What to produce: Line by line, set down all the data below exactly, omitting any picture.

Given entries:

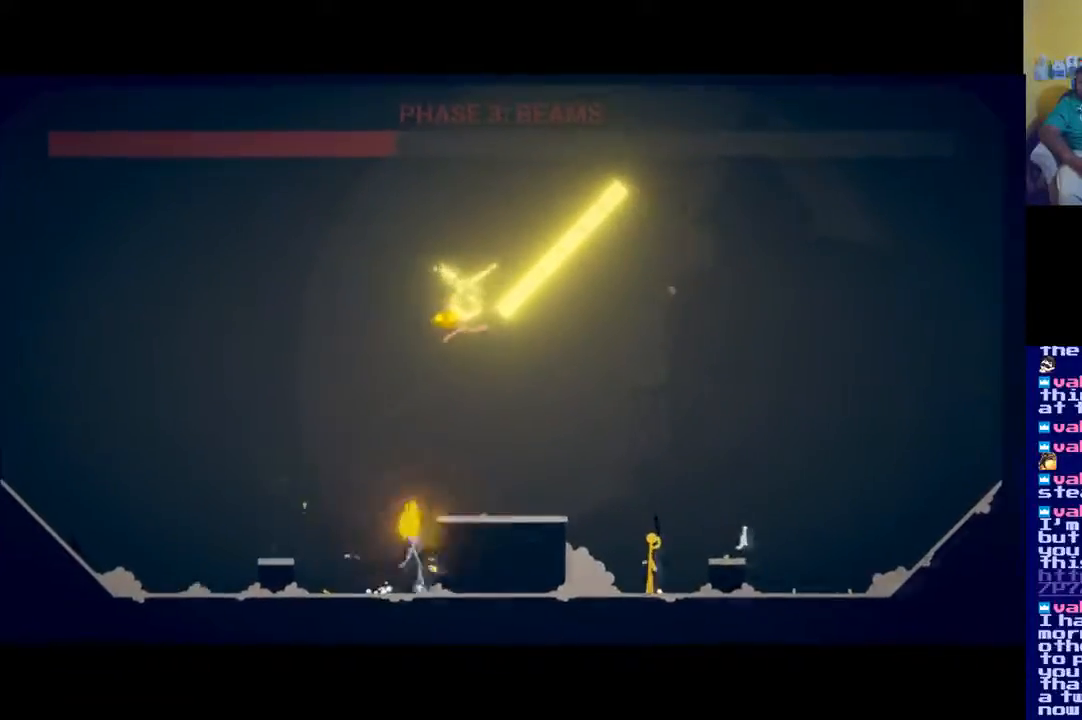
{"buttons": [], "left_stick": "right", "right_stick": "center", "events": [[301, "right_stick", "center"], [351, "A", "down"], [434, "left_stick", "right"], [484, "A", "up"]]}
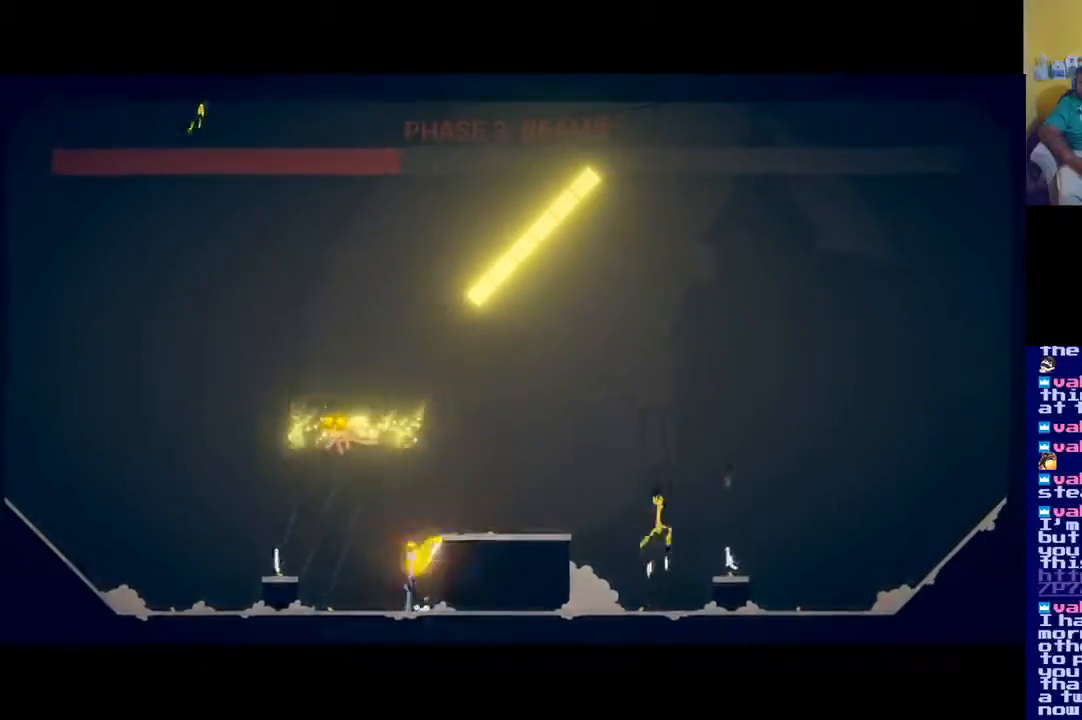
{"buttons": [], "left_stick": "center", "right_stick": "left", "events": [[250, "right_stick", "left"], [350, "left_stick", "center"]]}
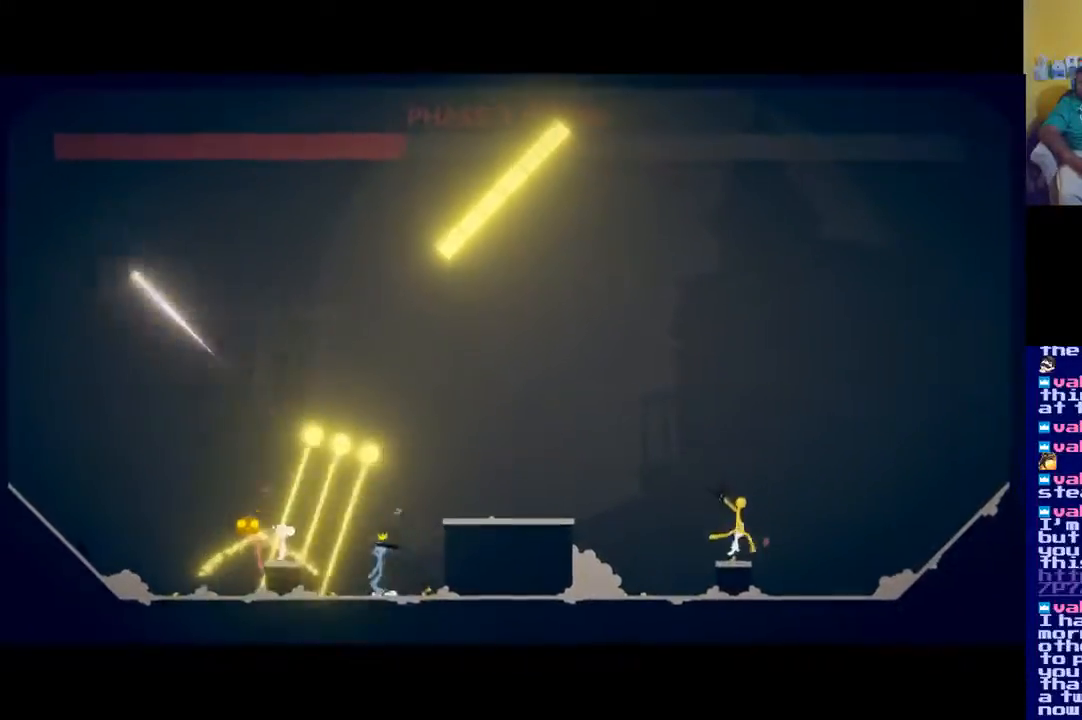
{"buttons": [], "left_stick": "center", "right_stick": "center", "events": [[434, "right_stick", "center"]]}
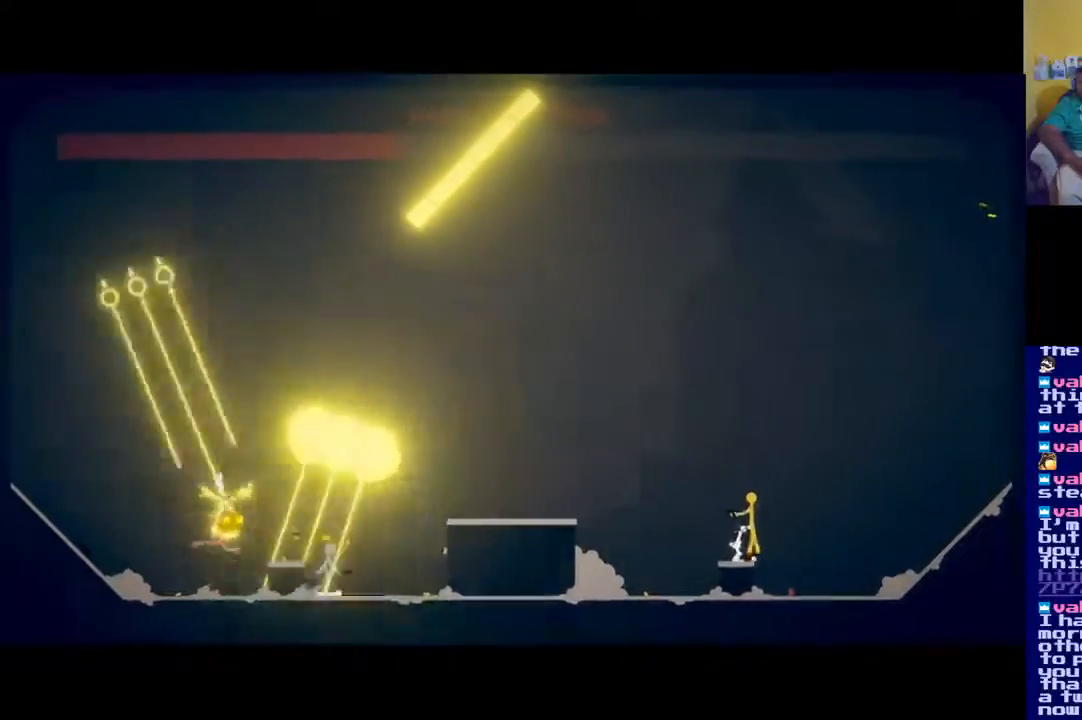
{"buttons": ["X"], "left_stick": "center", "right_stick": "up-left", "events": [[333, "right_stick", "up-left"], [450, "X", "down"]]}
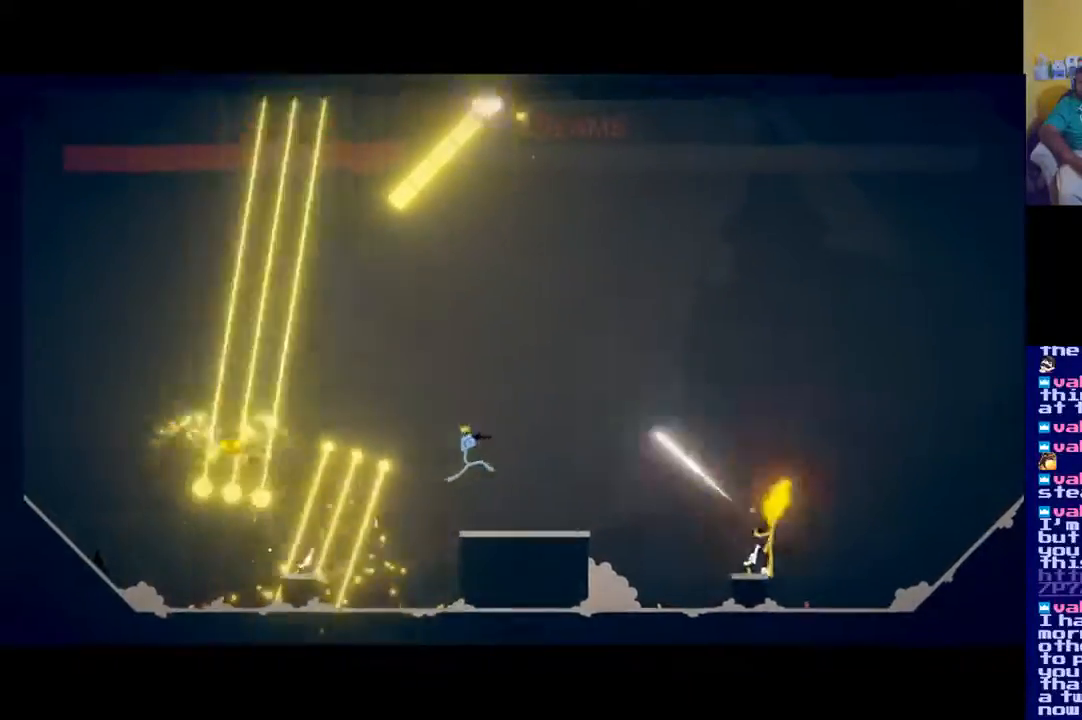
{"buttons": [], "left_stick": "center", "right_stick": "up-left", "events": [[84, "X", "up"], [384, "X", "down"], [484, "X", "up"]]}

Solution for this problem:
{"buttons": [], "left_stick": "right", "right_stick": "center", "events": [[301, "right_stick", "center"], [351, "A", "down"], [434, "left_stick", "right"], [484, "A", "up"]]}
{"buttons": [], "left_stick": "center", "right_stick": "left", "events": [[250, "right_stick", "left"], [350, "left_stick", "center"]]}
{"buttons": [], "left_stick": "center", "right_stick": "center", "events": [[434, "right_stick", "center"]]}
{"buttons": ["X"], "left_stick": "center", "right_stick": "up-left", "events": [[333, "right_stick", "up-left"], [450, "X", "down"]]}
{"buttons": [], "left_stick": "center", "right_stick": "up-left", "events": [[84, "X", "up"], [384, "X", "down"], [484, "X", "up"]]}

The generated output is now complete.